The bacterial SRP receptor, SecA and the ribosome use overlapping binding sites on the SecY translocon.

Signal recognition particle (SRP)-dependent protein targeting is a universally conserved process that delivers proteins to the bacterial cytoplasmic membrane or to the endoplasmic reticulum membrane in eukaryotes. Crucial during targeting is the transfer of the ribosome-nascent chain complex (RNC) from SRP to the Sec translocon. In eukaryotes, this step is co-ordinated by the SRβ subunit of the SRP receptor (SR), which probably senses a vacant translocon by direct interaction with the translocon.
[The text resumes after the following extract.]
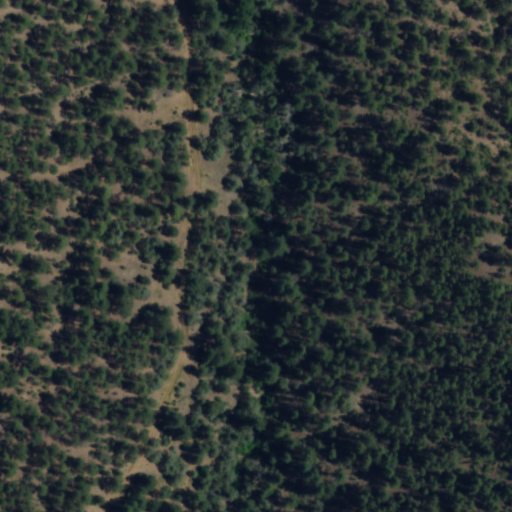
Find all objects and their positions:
road: (107, 256)
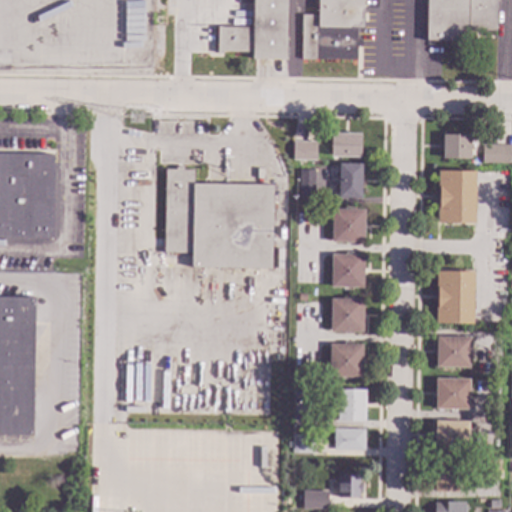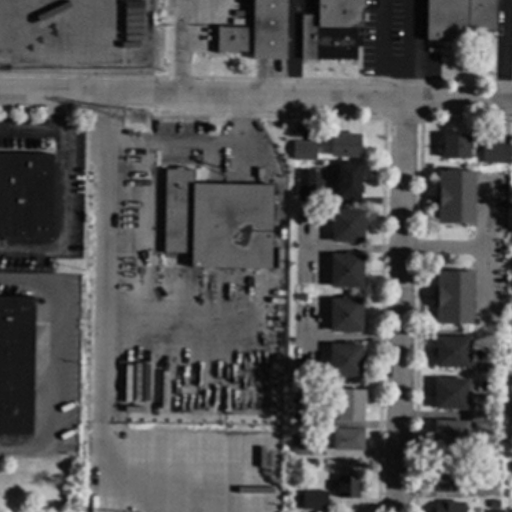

Bacteria lack the SRβ subunit and how they co-ordinate RNC transfer is unknown. By site-directed cross-linking and fluorescence resonance energy transfer (FRET) analyses, we show that FtsY, the bacterial SRα homologue, binds to the exposed C4/C5 loops of SecY, the central component of the bacterial Sec translocon. The same loops serve also as binding sites for SecA and the ribosome. The FtsY-SecY interaction involves at least the A domain of FtsY, which attributes an important function to this so far ill-defined domain. Binding of FtsY to SecY residues, which are also used by SecA and the ribosome, probably allows FtsY to sense an available translocon and to align the incoming SRP-RNC with the protein conducting channel. Thus, the Escherichia coli FtsY encompasses the functions of both the eukaryotic SRα and SRβ subunits in one single protein.